- Exercise description -
Within the records that follow, restate exactly the lines from the line with "floor lamp: present" down to the line with "mug: none [440,501,576,652]", including both. Omit the pictures.

- Extracted records -

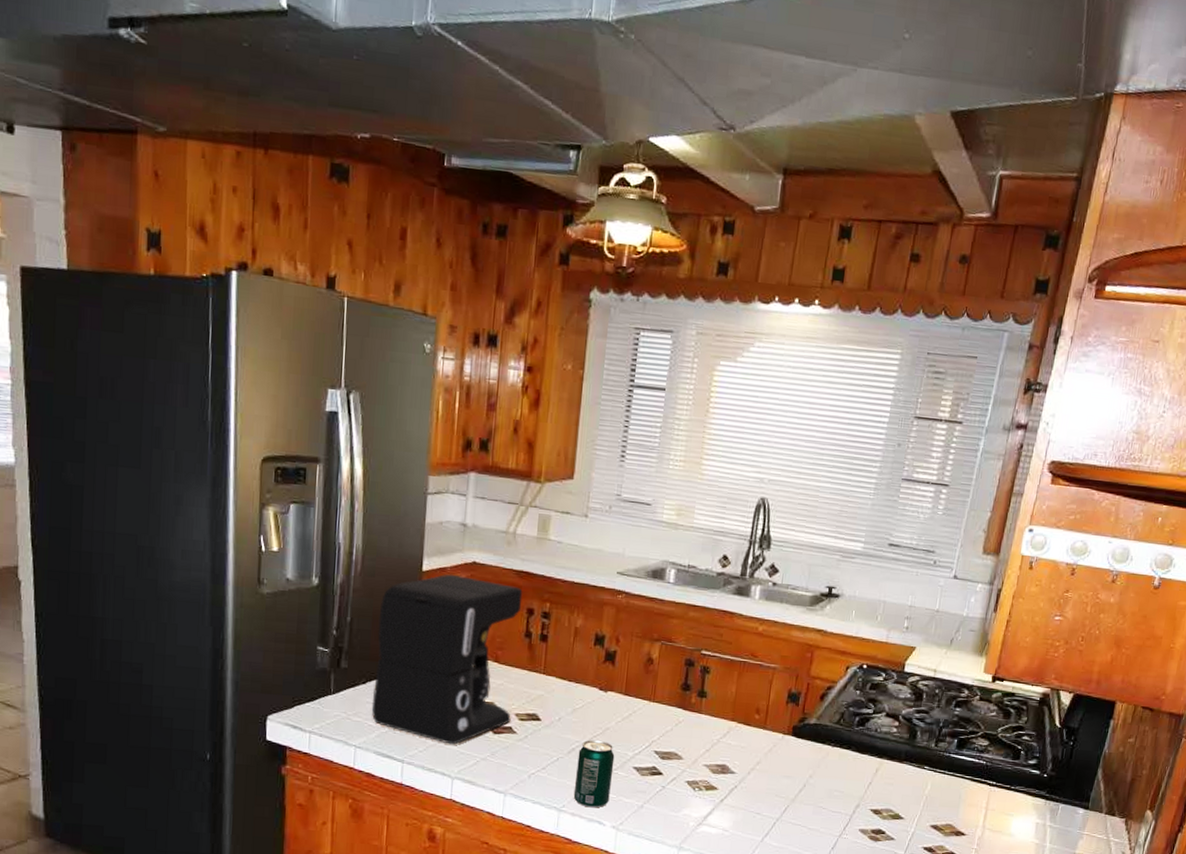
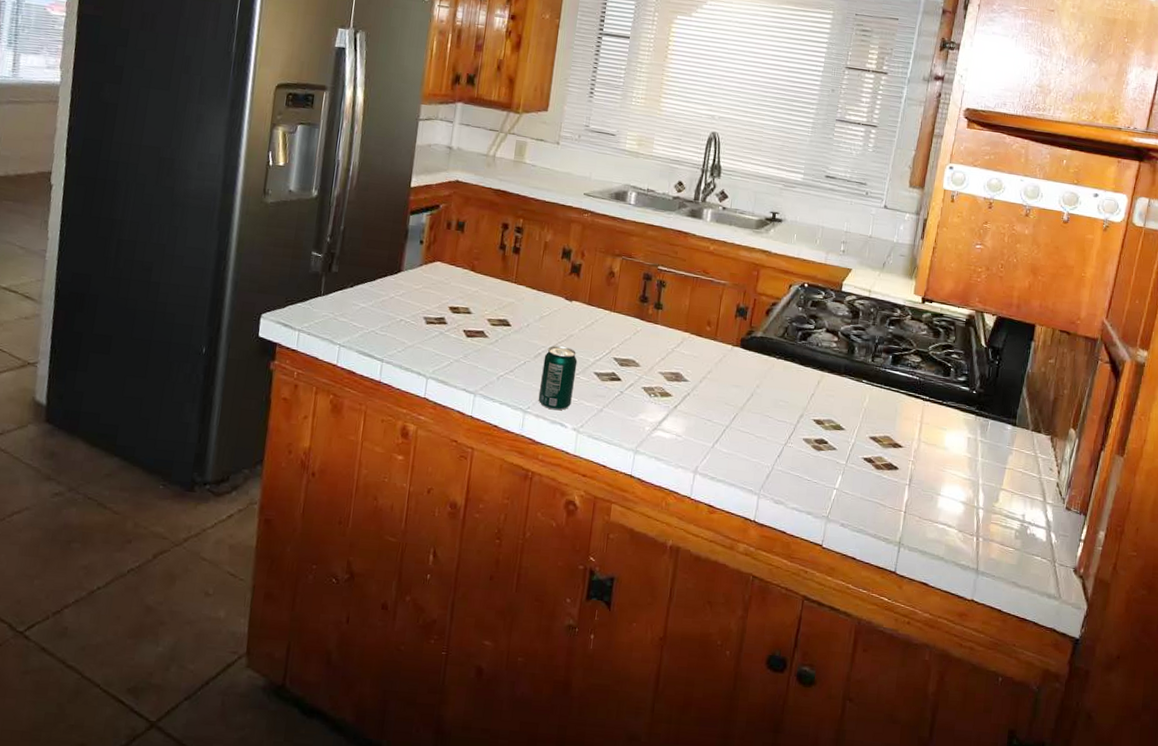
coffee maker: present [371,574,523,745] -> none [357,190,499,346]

--

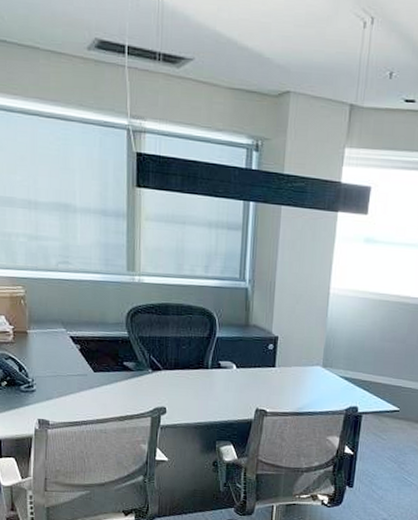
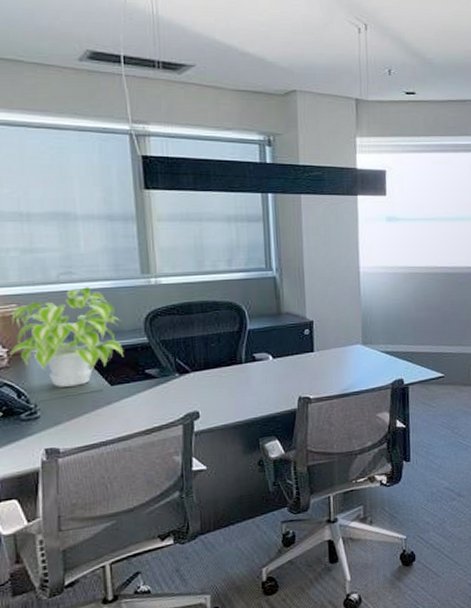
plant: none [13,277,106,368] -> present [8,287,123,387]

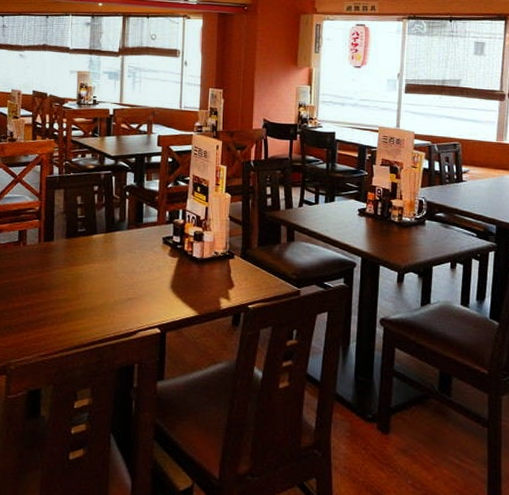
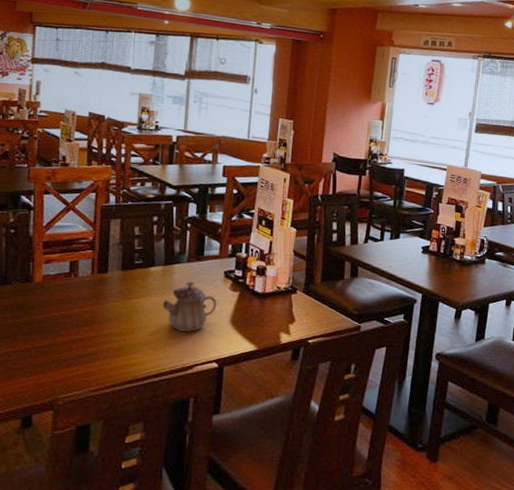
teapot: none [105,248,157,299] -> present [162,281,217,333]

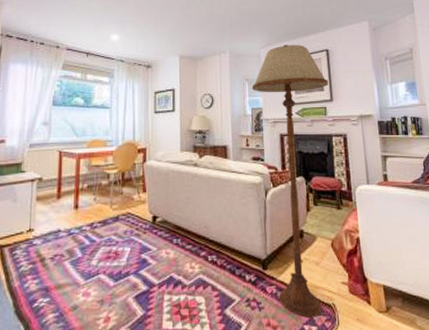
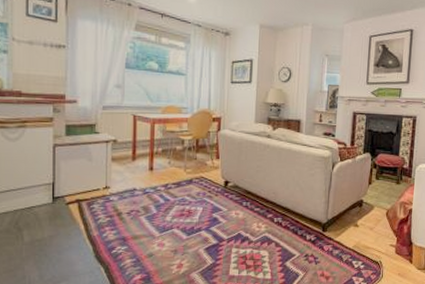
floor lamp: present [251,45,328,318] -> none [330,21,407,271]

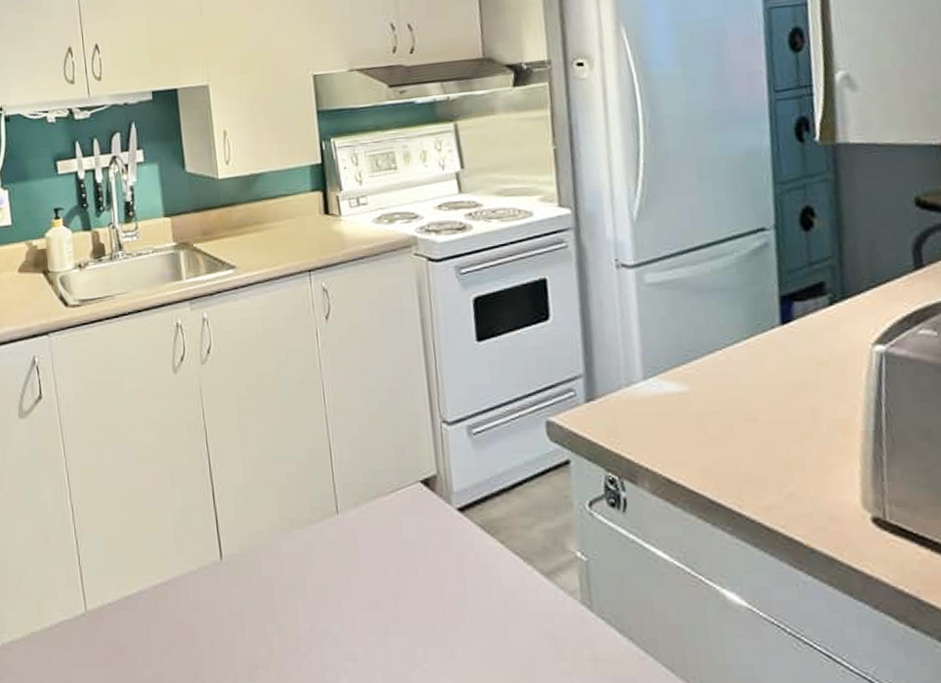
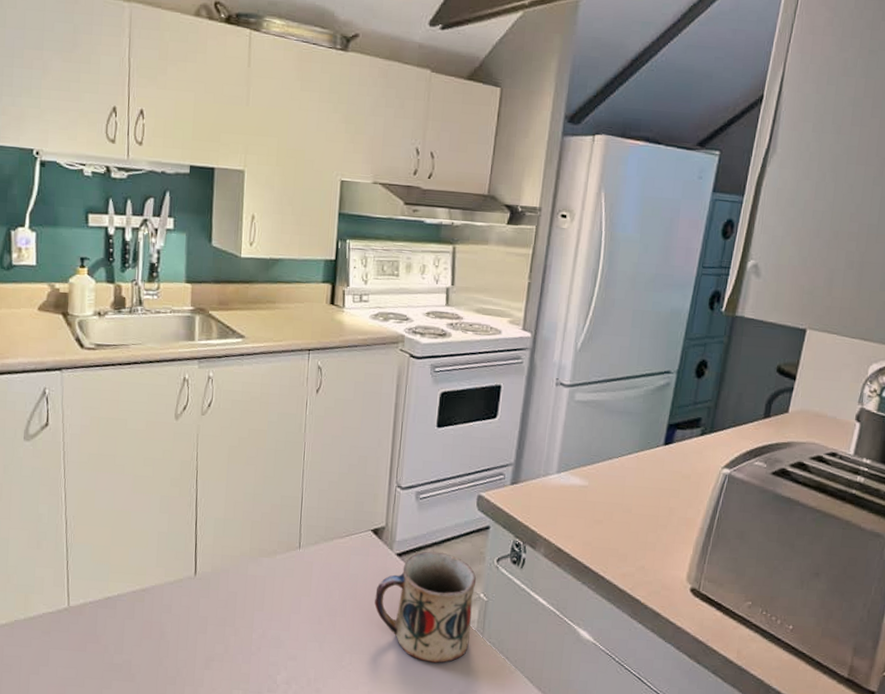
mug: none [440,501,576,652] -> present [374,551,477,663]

- Task solution -
floor lamp: present [251,45,328,318] -> none [330,21,407,271]

mug: none [440,501,576,652] -> present [374,551,477,663]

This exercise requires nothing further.